## Records in a dataset
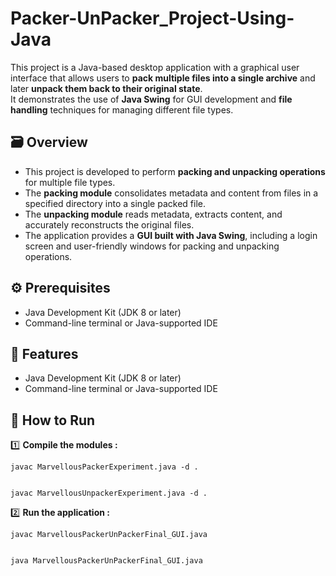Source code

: # Packer-UnPacker_Project-Using-Java

This project is a Java-based desktop application with a graphical user interface that allows users to **pack multiple files into a single archive** and later **unpack them back to their original state**.  
It demonstrates the use of **Java Swing** for GUI development and **file handling** techniques for managing different file types.

## 🗃️ Overview


- This project is developed to perform **packing and unpacking operations** for multiple file types.  
- The **packing module** consolidates metadata and content from files in a specified directory into a single packed file.  
- The **unpacking module** reads metadata, extracts content, and accurately reconstructs the original files.  
- The application provides a **GUI built with Java Swing**, including a login screen and user-friendly windows for packing and unpacking operations.

## ⚙️ Prerequisites


- Java Development Kit (JDK 8 or later)  
- Command-line terminal or Java-supported IDE

## 💫 Features


- Java Development Kit (JDK 8 or later)  
- Command-line terminal or Java-supported IDE


## 🚀 How to Run  

1️⃣ **Compile the modules :**
    
    javac MarvellousPackerExperiment.java -d .


    javac MarvellousUnpackerExperiment.java -d .

2️⃣ **Run the application :**

    javac MarvellousPackerUnPackerFinal_GUI.java

    
    java MarvellousPackerUnPackerFinal_GUI.java





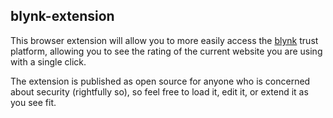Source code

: ## blynk-extension

This browser extension will allow you to more easily access the [blynk](https://www.blynk.info) trust platform, allowing you to see the rating of the current website you are using with a single click. 

The extension is published as open source for anyone who is concerned about security (rightfully so), so feel free to load it, edit it, or extend it as you see fit.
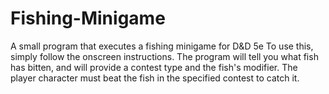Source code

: # Fishing-Minigame
A small program that executes a fishing minigame for D&amp;D 5e
To use this, simply follow the onscreen instructions. The program will tell you what fish has bitten, and will provide a contest type and the fish's modifier.
The player character must beat the fish in the specified contest to catch it.
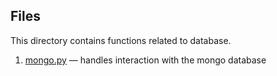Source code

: ## Files

This directory contains functions related to database.

1. [mongo.py](./mongo.py) — handles interaction with the mongo database
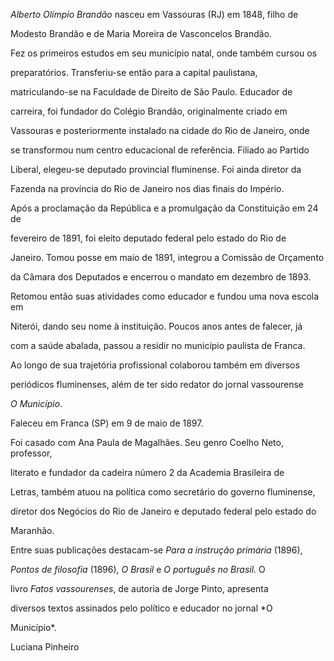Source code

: 

*Alberto Olímpio Brandão* nasceu em Vassouras (RJ) em 1848, filho de

Modesto Brandão e de Maria Moreira de Vasconcelos Brandão.



Fez os primeiros estudos em seu município natal, onde também cursou os

preparatórios. Transferiu-se então para a capital paulistana,

matriculando-se na Faculdade de Direito de São Paulo. Educador de

carreira, foi fundador do Colégio Brandão, originalmente criado em

Vassouras e posteriormente instalado na cidade do Rio de Janeiro, onde

se transformou num centro educacional de referência. Filiado ao Partido

Liberal, elegeu-se deputado provincial fluminense. Foi ainda diretor da

Fazenda na província do Rio de Janeiro nos dias finais do Império.



Após a proclamação da República e a promulgação da Constituição em 24 de

fevereiro de 1891, foi eleito deputado federal pelo estado do Rio de

Janeiro. Tomou posse em maio de 1891, integrou a Comissão de Orçamento

da Câmara dos Deputados e encerrou o mandato em dezembro de 1893.

Retomou então suas atividades como educador e fundou uma nova escola em

Niterói, dando seu nome à instituição. Poucos anos antes de falecer, já

com a saúde abalada, passou a residir no município paulista de Franca.



Ao longo de sua trajetória profissional colaborou também em diversos

periódicos fluminenses, além de ter sido redator do jornal vassourense

*O Município*.



Faleceu em Franca (SP) em 9 de maio de 1897.



Foi casado com Ana Paula de Magalhães. Seu genro Coelho Neto, professor,

literato e fundador da cadeira número 2 da Academia Brasileira de

Letras, também atuou na política como secretário do governo fluminense,

diretor dos Negócios do Rio de Janeiro e deputado federal pelo estado do

Maranhão.



Entre suas publicações destacam-se *Para a instrução primária* (1896),

*Pontos de filosofia* (1896), *O Brasil* e *O português no Brasil.* O

livro *Fatos vassourenses*, de autoria de Jorge Pinto, apresenta

diversos textos assinados pelo político e educador no jornal *O

Município*.



Luciana Pinheiro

## EXERCISE INSTRUCTIONS
Rewrite all of the data above with "JavaFX" substituted for every instance of "Java Swing", keeping everything else unchanged. Omit the pictures from your answer.

## ANSWER TO THIS EXERCISE
Source code

: # Packer-UnPacker_Project-Using-Java

This project is a Java-based desktop application with a graphical user interface that allows users to **pack multiple files into a single archive** and later **unpack them back to their original state**.  
It demonstrates the use of **JavaFX** for GUI development and **file handling** techniques for managing different file types.

## 🗃️ Overview


- This project is developed to perform **packing and unpacking operations** for multiple file types.  
- The **packing module** consolidates metadata and content from files in a specified directory into a single packed file.  
- The **unpacking module** reads metadata, extracts content, and accurately reconstructs the original files.  
- The application provides a **GUI built with JavaFX**, including a login screen and user-friendly windows for packing and unpacking operations.

## ⚙️ Prerequisites


- Java Development Kit (JDK 8 or later)  
- Command-line terminal or Java-supported IDE

## 💫 Features


- Java Development Kit (JDK 8 or later)  
- Command-line terminal or Java-supported IDE


## 🚀 How to Run  

1️⃣ **Compile the modules :**
    
    javac MarvellousPackerExperiment.java -d .


    javac MarvellousUnpackerExperiment.java -d .

2️⃣ **Run the application :**

    javac MarvellousPackerUnPackerFinal_GUI.java

    
    java MarvellousPackerUnPackerFinal_GUI.java





Source code

: ## blynk-extension

This browser extension will allow you to more easily access the [blynk](https://www.blynk.info) trust platform, allowing you to see the rating of the current website you are using with a single click. 

The extension is published as open source for anyone who is concerned about security (rightfully so), so feel free to load it, edit it, or extend it as you see fit.
Source code

: # Fishing-Minigame
A small program that executes a fishing minigame for D&amp;D 5e
To use this, simply follow the onscreen instructions. The program will tell you what fish has bitten, and will provide a contest type and the fish's modifier.
The player character must beat the fish in the specified contest to catch it.
Source code

: ## Files

This directory contains functions related to database.

1. [mongo.py](./mongo.py) — handles interaction with the mongo database
Source code

: 

*Alberto Olímpio Brandão* nasceu em Vassouras (RJ) em 1848, filho de

Modesto Brandão e de Maria Moreira de Vasconcelos Brandão.



Fez os primeiros estudos em seu município natal, onde também cursou os

preparatórios. Transferiu-se então para a capital paulistana,

matriculando-se na Faculdade de Direito de São Paulo. Educador de

carreira, foi fundador do Colégio Brandão, originalmente criado em

Vassouras e posteriormente instalado na cidade do Rio de Janeiro, onde

se transformou num centro educacional de referência. Filiado ao Partido

Liberal, elegeu-se deputado provincial fluminense. Foi ainda diretor da

Fazenda na província do Rio de Janeiro nos dias finais do Império.



Após a proclamação da República e a promulgação da Constituição em 24 de

fevereiro de 1891, foi eleito deputado federal pelo estado do Rio de

Janeiro. Tomou posse em maio de 1891, integrou a Comissão de Orçamento

da Câmara dos Deputados e encerrou o mandato em dezembro de 1893.

Retomou então suas atividades como educador e fundou uma nova escola em

Niterói, dando seu nome à instituição. Poucos anos antes de falecer, já

com a saúde abalada, passou a residir no município paulista de Franca.



Ao longo de sua trajetória profissional colaborou também em diversos

periódicos fluminenses, além de ter sido redator do jornal vassourense

*O Município*.



Faleceu em Franca (SP) em 9 de maio de 1897.



Foi casado com Ana Paula de Magalhães. Seu genro Coelho Neto, professor,

literato e fundador da cadeira número 2 da Academia Brasileira de

Letras, também atuou na política como secretário do governo fluminense,

diretor dos Negócios do Rio de Janeiro e deputado federal pelo estado do

Maranhão.



Entre suas publicações destacam-se *Para a instrução primária* (1896),

*Pontos de filosofia* (1896), *O Brasil* e *O português no Brasil.* O

livro *Fatos vassourenses*, de autoria de Jorge Pinto, apresenta

diversos textos assinados pelo político e educador no jornal *O

Município*.



Luciana Pinheiro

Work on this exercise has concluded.